Daarom dat Hij hun werken kent, zo keert Hij hen des nachts om, en zij worden verbrijzeld.
26 Among wicked men doth he strike them, in the place where [many] see them:
Hij klopt hen samen als goddelozen, in een plaats, waar aanschouwers zijn;
27 Because they have departed from following him, and have not considered all his ways.
Daarom dat zij van achter Hem afgeweken zijn, en geen Zijner wegen verstaan hebben;
28 Bringing before them the cry of the indigent, and the cry of the afflicted which he had to hear.
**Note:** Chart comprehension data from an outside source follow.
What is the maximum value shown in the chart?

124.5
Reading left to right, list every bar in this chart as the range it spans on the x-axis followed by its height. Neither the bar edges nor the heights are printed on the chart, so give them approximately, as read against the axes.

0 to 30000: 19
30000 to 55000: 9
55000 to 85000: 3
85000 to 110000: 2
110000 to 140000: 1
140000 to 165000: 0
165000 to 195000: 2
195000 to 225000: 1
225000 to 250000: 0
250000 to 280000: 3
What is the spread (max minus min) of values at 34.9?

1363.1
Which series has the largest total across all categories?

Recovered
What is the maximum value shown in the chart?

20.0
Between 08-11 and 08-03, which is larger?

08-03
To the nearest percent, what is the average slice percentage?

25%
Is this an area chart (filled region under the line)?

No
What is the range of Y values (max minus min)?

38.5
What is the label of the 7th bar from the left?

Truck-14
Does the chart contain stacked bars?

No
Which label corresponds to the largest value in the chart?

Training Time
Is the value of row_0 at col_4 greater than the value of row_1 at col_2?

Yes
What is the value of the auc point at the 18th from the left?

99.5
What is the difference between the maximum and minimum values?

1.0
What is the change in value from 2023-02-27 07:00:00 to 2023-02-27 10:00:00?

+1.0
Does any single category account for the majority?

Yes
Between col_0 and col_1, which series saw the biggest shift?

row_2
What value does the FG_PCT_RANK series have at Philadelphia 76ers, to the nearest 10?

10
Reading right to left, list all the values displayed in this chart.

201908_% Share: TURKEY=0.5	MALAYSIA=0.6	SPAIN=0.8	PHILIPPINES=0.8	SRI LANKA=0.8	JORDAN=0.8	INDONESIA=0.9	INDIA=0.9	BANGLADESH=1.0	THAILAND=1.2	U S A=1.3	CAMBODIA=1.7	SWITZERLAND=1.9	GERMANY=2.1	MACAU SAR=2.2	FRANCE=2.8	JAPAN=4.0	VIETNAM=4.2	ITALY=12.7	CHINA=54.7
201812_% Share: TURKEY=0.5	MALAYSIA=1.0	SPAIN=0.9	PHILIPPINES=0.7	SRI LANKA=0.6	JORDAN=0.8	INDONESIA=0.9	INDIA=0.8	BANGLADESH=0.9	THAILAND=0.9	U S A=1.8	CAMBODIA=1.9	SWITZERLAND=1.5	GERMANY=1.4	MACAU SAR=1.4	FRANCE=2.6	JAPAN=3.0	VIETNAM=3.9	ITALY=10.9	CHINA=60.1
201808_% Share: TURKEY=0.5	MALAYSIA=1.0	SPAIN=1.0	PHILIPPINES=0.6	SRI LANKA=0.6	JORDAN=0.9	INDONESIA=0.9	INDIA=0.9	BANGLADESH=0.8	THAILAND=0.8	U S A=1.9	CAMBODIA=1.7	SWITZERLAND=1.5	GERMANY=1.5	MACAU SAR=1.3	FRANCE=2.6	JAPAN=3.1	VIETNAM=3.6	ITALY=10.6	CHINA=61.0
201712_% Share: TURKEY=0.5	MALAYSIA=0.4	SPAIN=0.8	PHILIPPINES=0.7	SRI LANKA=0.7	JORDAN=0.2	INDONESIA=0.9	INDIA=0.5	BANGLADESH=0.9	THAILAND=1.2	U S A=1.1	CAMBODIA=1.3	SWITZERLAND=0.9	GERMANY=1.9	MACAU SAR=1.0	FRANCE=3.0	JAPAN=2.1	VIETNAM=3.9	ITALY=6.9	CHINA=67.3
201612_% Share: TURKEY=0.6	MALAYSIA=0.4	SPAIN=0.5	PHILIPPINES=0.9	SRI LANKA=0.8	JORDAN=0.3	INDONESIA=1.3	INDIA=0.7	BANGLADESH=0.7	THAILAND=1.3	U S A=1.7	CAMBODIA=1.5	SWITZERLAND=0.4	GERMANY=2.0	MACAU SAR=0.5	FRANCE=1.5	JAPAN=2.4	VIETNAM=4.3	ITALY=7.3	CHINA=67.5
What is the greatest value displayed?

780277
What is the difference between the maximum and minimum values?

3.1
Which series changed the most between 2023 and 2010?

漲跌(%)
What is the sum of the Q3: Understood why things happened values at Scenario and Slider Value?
Opdat Hij op hem het geroep des armen brenge, en het geroep der ellendigen verhore.
29 When he now granteth rest, who will condemn [him]! and when he hideth his face, who can behold him? whether it be against a nation, or against one man, it is the same:
Als Hij stilt, wie zal dan beroeren? Als Hij het aangezicht verbergt, wie zal Hem dan aanschouwen, zowel voor een volk, als voor een mens alleen?
30 That no hypocritical man may reign, that such shall not be a mare to the people.
Opdat de huichelachtige mens niet meer regere, en geen strikken des volks zijn.
31 For truly it is only fitting to say unto God, “I bear [cheerfully], I will not do any wrong;
Zekerlijk heeft hij tot God gezegd: Ik heb Uw straf verdragen, ik zal het niet verderven.
32 What I cannot see myself, do thou truly teach me; if I have done what is unjust, I will do so no more.”
Behalve wat ik zie, leer Gij mij; heb ik onrecht gewrocht, ik zal het niet meer doen.
33 Should he then according to thy view send a recompense, because thou hast rejected him? “Because thou must choose, and not I?” and what thou knowest, do speak.
Zal het van u zijn, hoe Hij iets vergelden zal, dewijl gij Hem versmaadt? Zoudt gij dan verkiezen, en niet ik? Wat weet gij dan? Spreek.
34 Men of sense will say unto me, and every wise man who heareth me,
De lieden van verstand zullen met mij zeggen, en een wijs man zal naar mij horen;
35 That Job hath not spoken with knowledge, and that his words are without intelligence.
Dat Job niet met wetenschap gesproken heeft, en zijn woorden niet met kloek verstand geweest zijn.
36 Oh that Job may therefore be probed continually, in order to give answers against sinful men.
Mijn Vader, laat Job beproefd worden tot het einde toe, om zijner antwoorden wil onder de ongerechtige lieden.
37 For he addeth unto his sin transgression: among us he uttereth too many loud words, and multiplieth his speeches against God.
Want tot zijn zonde zou hij nog overtreding bijvoegen; hij zou onder ons in de handen klappen, en hij zou zijn redenen vermenigvuldigen tegen God.